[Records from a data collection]
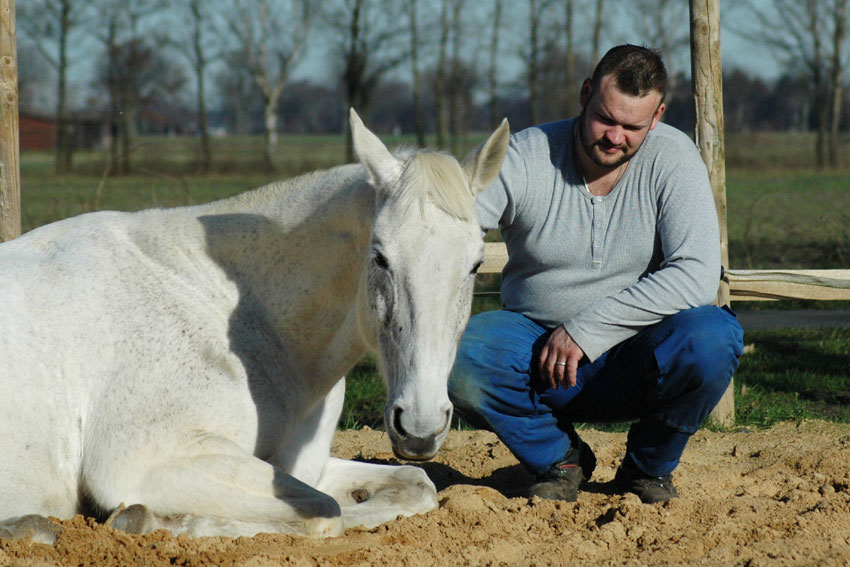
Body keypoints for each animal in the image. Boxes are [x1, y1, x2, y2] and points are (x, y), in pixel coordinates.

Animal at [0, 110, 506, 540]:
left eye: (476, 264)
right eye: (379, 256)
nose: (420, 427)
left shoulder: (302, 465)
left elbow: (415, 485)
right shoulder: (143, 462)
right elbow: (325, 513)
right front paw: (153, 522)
* * *
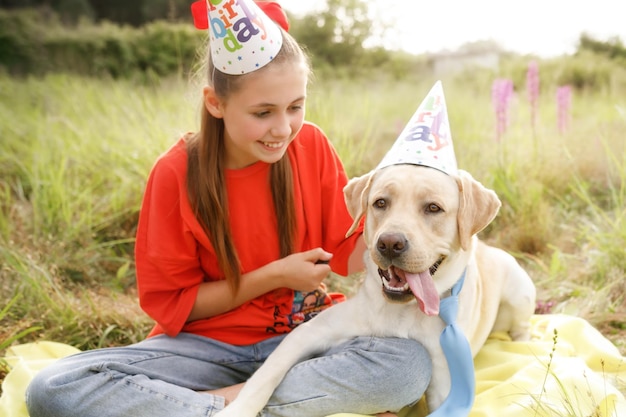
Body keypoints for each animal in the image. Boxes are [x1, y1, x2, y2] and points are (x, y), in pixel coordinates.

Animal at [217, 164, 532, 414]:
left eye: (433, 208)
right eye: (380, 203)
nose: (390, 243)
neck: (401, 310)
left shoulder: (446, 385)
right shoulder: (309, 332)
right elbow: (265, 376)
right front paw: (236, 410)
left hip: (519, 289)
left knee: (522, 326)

■ **What is needed**
Locate the word "shoulder" in the entries, and copy every line where it is found.

■ **Solution for this task**
left shoulder: (302, 465)
right shoulder: (143, 462)
left shoulder: (446, 385)
right shoulder: (309, 332)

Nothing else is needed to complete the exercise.